Micheal Greaney claims, to quote, “Keynes advocated the State print money” (see Greaney’s sixth para)
I have done a word search of Keynes’s main work, his “General Theory....” and failed to find the phrase “print money”. I have also seen others claim that Keynes advocated printing money in specific passages of his General Theory. I have read through these passages and found nothing.
So will someone please tell me where Keynes advocates printing money? I’m at (in disguised form) ralph ampersand fram dot ndo dot co dot uk.

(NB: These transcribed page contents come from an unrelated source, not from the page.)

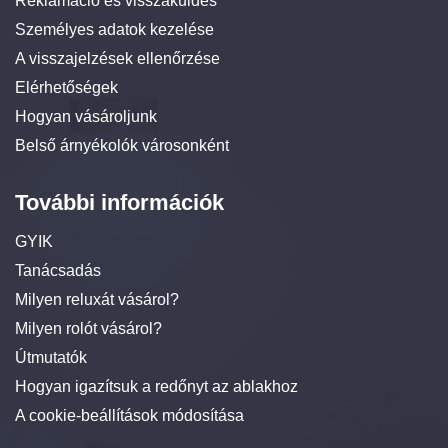
Reklamáció és visszaküldés
Személyes adatok kezelése
A visszajelzések ellenőrzése
Elérhetőségek
Hogyan vásároljunk
Belső árnyékolók városonként
További információk
GYIK
Tanácsadás
Milyen reluxát vásárol?
Milyen rolót vásárol?
Útmutatók
Hogyan igazítsuk a redőnyt az ablakhoz
A cookie-beállítások módosítása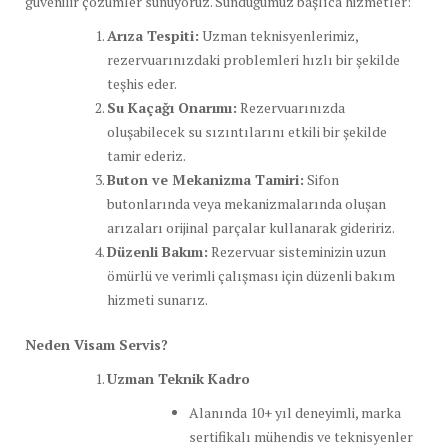
güvenilir çözümler sunuyoruz. Sunduğumuz başlıca hizmetler:
Arıza Tespiti:
Uzman teknisyenlerimiz,
rezervuarınızdaki problemleri hızlı bir şekilde
teşhis eder.
Su Kaçağı Onarımı:
Rezervuarınızda
oluşabilecek su sızıntılarını etkili bir şekilde
tamir ederiz.
Buton ve Mekanizma Tamiri:
Sifon
butonlarında veya mekanizmalarında oluşan
arızaları orijinal parçalar kullanarak gideririz.
Düzenli Bakım:
Rezervuar sisteminizin uzun
ömürlü ve verimli çalışması için düzenli bakım
hizmeti sunarız.
Neden Visam Servis?
Uzman Teknik Kadro
Alanında 10+ yıl deneyimli, marka
sertifikalı mühendis ve teknisyenler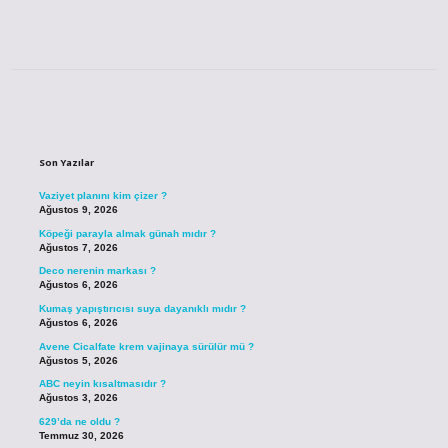
Sidebar
Son Yazılar
Vaziyet planını kim çizer ?
Ağustos 9, 2026
Köpeği parayla almak günah mıdır ?
Ağustos 7, 2026
Deco nerenin markası ?
Ağustos 6, 2026
Kumaş yapıştırıcısı suya dayanıklı mıdır ?
Ağustos 6, 2026
Avene Cicalfate krem vajinaya sürülür mü ?
Ağustos 5, 2026
ABC neyin kısaltmasıdır ?
Ağustos 3, 2026
629’da ne oldu ?
Temmuz 30, 2026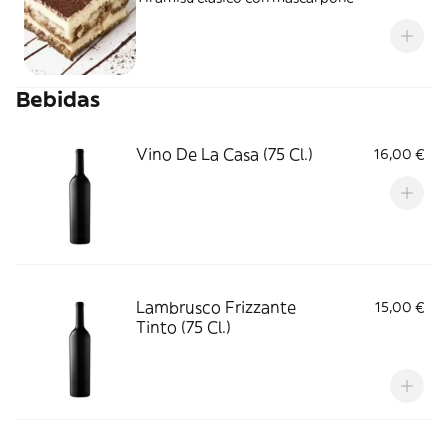
Bebidas
Vino De La Casa (75 Cl.)
16,00 €
Lambrusco Frizzante
15,00 €
Tinto (75 Cl.)
‎ ‎ ‎ ‎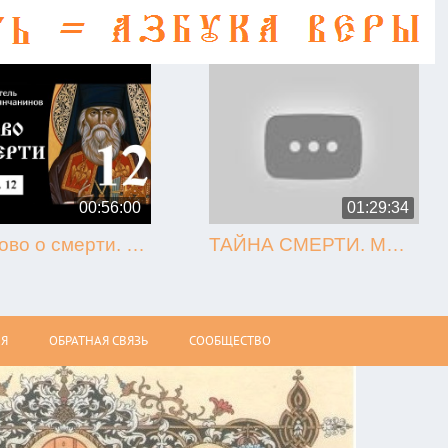
00:56:00
01:29:34
12. Слово о смерти. Игнатий Брянчанинов.
ТАЙНА СМЕРТИ. МЫТАРСТВА. ВОСКРЕСЕНИЕ (Олег Стеняев)
Я
ОБРАТНАЯ СВЯЗЬ
СООБЩЕСТВО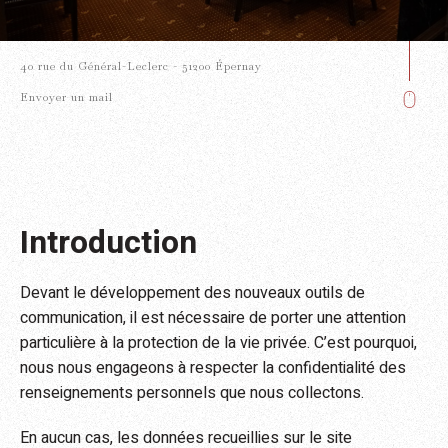
40 rue du Général-Leclerc - 51200 Épernay
Envoyer un mail
Introduction
Devant le développement des nouveaux outils de
communication, il est nécessaire de porter une attention
particulière à la protection de la vie privée. C’est pourquoi,
nous nous engageons à respecter la confidentialité des
renseignements personnels que nous collectons.
En aucun cas, les données recueillies sur le site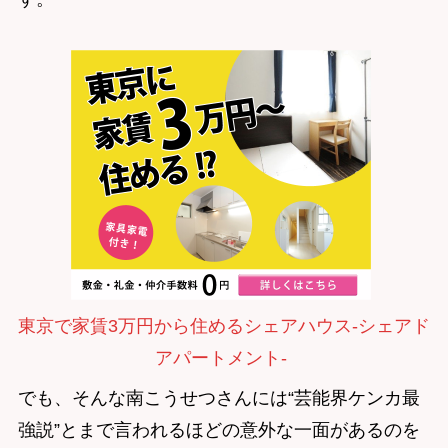
東京で家賃3万円から住めるシェアハウス-シェアド
アパートメント-
でも、そんな南こうせつさんには“芸能界ケンカ最
強説”とまで言われるほどの意外な一面があるのを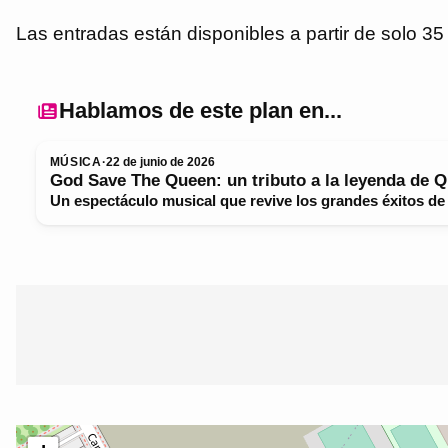
Las entradas están disponibles a partir de solo 35
Hablamos de este plan en...
MÚSICA
·
22 de junio de 2026
God Save The Queen: un tributo a la leyenda de Q
Un espectáculo musical que revive los grandes éxitos de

Michael D. Greaney said...

The phrase "print money" does not appear in Keynes' "General Theory," but is used as shorthand for the complex procedure that Keynes advocates, which is for the State to borrow money created by the country's central bank, which money is backed by the State's note or bond. Even there you have to be careful, because Keynes uses "credit" and "money," and "money" and "demand deposit" and other terms interchangeably, depending on how he seems to feel at the moment, e.g., in the note on p. 167 in the standard edition of the General Theory, Keynes states, "We can treat as money any command over general purchasing power which the owner has not parted with for a period in excess of three months, and as debt what cannot be recovered for longer period than this; or we can substitute for "three months" one month or three days or three hours or any other period; or we can exclude from money whatever is not legal tender on the spot. It is often convenient in practice to include in money time-deposits with banks and, occasionally, even such instruments as (e.g.) treasury bills. As a rule, I shall, as in my Treatise on Money, assume that money is co-extensive with bank deposits."

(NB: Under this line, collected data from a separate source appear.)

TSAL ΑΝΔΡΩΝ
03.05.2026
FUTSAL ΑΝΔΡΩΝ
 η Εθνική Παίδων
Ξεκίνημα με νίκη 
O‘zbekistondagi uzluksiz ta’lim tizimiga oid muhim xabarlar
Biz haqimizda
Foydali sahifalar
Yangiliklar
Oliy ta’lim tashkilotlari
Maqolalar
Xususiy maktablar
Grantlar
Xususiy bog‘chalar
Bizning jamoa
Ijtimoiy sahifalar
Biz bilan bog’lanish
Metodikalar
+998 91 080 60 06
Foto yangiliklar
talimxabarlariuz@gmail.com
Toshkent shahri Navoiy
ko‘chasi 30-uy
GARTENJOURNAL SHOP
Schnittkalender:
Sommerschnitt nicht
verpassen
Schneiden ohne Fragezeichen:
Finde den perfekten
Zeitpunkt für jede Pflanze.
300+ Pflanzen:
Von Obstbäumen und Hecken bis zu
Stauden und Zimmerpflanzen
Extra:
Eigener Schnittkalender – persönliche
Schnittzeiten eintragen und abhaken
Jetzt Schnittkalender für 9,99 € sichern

The closest Keynes comes to the concept of actually running a physical printing press is his sarcastic recommendation on p. 129 that the Treasury "fill old bottles with banknotes, bury them at suitable depths in disused coalmines which are then filled up to the surface with town rubbish, and leave it to private enterprise on well-tried principles of laissez-faire to dig the notes up again (the right to do so being obtained, of course, by tendering for leases of the note-bearing territory), there need be no more unemployment and, with the help of the repercussions, the real income of the community, and its capital wealth also, would probably become a good deal greater than it actually is." (Which begs the question, how can something be greater than it actually is?)

I can understand your confusion, but it will be made worse by looking for the exact wording when trying to analyze Keynes. He was a very obscure writer, and trying to make his thought comprehensible involves rephrasing what he wrote into terms people can actually understand. You have to look for concepts, not specific words and phrases.